Я тяжело вздохнул и без энтузиазма спросил:

– Что ему известно о нашем расследовании? Только давай по-честному, не крути. – Он знает самую малость. Я ведь не дурак и не предатель. – Второе точно, а насчет дурака…

Меня опять начала забирать злость.

– Я представил все как личную инициативу, – сдержанно сказал Славка. – Так сказать, из уважения к его сединам и для сохранения семьи. Наверное, он понял и впрямь мое состояние, а потому решил сдерживать свое ретивое.

– Прижал?

Я спросил и нехорошо ухмыльнулся.

– Не так, чтобы очень… Но убедительно.

– Как он отреагировал?

– Запаниковал.

Я сокрушенно вздохнул.

– Этого я больше всего и боялся…

– Ты меня за недоумка держишь? Мы с ним все обсудили в деталях. Ему ведь тоже соскочить на ходу не так просто – нужны веские причины.

– Нашел? – Да. Он лег в больницу – у него давно сердце пошаливало… – Конечно, конечно, сердце – это серьезно. Работа у твоего тестя чересчур нервная.

Славка посмотрел на меня с подозрением, но я сидел с невинным видом.

– Там у тестя старый друг работает завотделением, – продолжил Баранкин свой рассказ. – Он откопал еще кучу болячек и нацарапал такое медицинское заключение, что хоть сразу в гроб ложись.
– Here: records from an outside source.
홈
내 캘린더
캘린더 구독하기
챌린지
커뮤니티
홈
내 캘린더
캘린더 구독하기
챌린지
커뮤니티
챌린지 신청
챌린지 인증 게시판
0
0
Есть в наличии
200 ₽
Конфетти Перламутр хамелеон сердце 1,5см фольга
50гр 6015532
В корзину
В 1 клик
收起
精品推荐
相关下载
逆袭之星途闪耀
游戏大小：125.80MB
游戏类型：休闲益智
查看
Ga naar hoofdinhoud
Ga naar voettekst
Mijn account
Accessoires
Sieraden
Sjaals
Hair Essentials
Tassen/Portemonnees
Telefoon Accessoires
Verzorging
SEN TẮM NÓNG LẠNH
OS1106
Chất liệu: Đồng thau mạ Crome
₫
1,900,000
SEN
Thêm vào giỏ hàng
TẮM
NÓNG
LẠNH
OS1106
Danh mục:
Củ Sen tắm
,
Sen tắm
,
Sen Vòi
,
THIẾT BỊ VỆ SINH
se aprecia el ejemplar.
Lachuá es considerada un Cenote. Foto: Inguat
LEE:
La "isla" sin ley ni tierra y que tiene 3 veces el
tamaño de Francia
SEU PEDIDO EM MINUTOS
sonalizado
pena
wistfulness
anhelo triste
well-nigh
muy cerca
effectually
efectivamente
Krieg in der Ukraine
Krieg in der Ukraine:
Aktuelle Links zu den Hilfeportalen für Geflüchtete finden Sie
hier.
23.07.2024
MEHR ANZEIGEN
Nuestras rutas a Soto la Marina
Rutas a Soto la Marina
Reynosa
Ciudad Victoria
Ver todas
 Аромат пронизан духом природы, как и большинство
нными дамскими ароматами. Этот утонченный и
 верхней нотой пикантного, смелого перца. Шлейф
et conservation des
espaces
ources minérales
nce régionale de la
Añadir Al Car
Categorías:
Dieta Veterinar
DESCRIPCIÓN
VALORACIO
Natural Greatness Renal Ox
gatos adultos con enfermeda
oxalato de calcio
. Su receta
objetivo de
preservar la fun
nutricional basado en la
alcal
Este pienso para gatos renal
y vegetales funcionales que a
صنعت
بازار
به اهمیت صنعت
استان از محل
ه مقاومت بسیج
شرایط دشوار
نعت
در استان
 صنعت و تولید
Тестю, конечно, выразили глубокое соболезнование, но тут же стали подыскивать человека на его место.

– Понятное дело – процесс должен идти непрерывно…

Я говорил издевательским тоном, однако казалось, что Баранкин этого не замечал.

– На это мы и рассчитывали, – сказал он спокойно.

– И что ты предлагаешь?

Славка посмотрел на меня исподлобья и тихо сказал: – Спустить дело на тормозах… – Даже так?

– С материалами, которые мы имеем, еще работать и работать, но, я так понял, не он наша главная цель.

– Ты прав, не он. Ну, а если его сделают козлом отпущения?

– Не успеют. Есть человек – есть проблема, нет его – и тю-тю.

Я саркастически умыльнулся и спросил:

– Похоже, твой тесть думает сделать ноги? – Угадал. – И куда? Если это, конечно, не большой секрет.

– От тебя у меня секретов нет. У тестя есть небольшой домик в Крыму, наследство от родителей, вот он туда и переберется. Для поправки пошатнувшегося здоровья. Как видишь, все чин чинарем, комар носа не подточит. – Ладно. Я закрываю глаза и затыкаю уши. – Спасибо,

– Но если его имя всплывет в связи с чем-то более крупным, нежели то, что нам известно по имеющимся материалам, тогда я ничего не гарантирую. У меня просто не будет выбора.

– Даю слово, там все!

– Не петушись. Чужая душа – потемки. И не всегда желаемое стыкуется с действительным. Кстати, не забудь посоветовать тестю, чтобы он не раздавал свой новый адрес направо и налево.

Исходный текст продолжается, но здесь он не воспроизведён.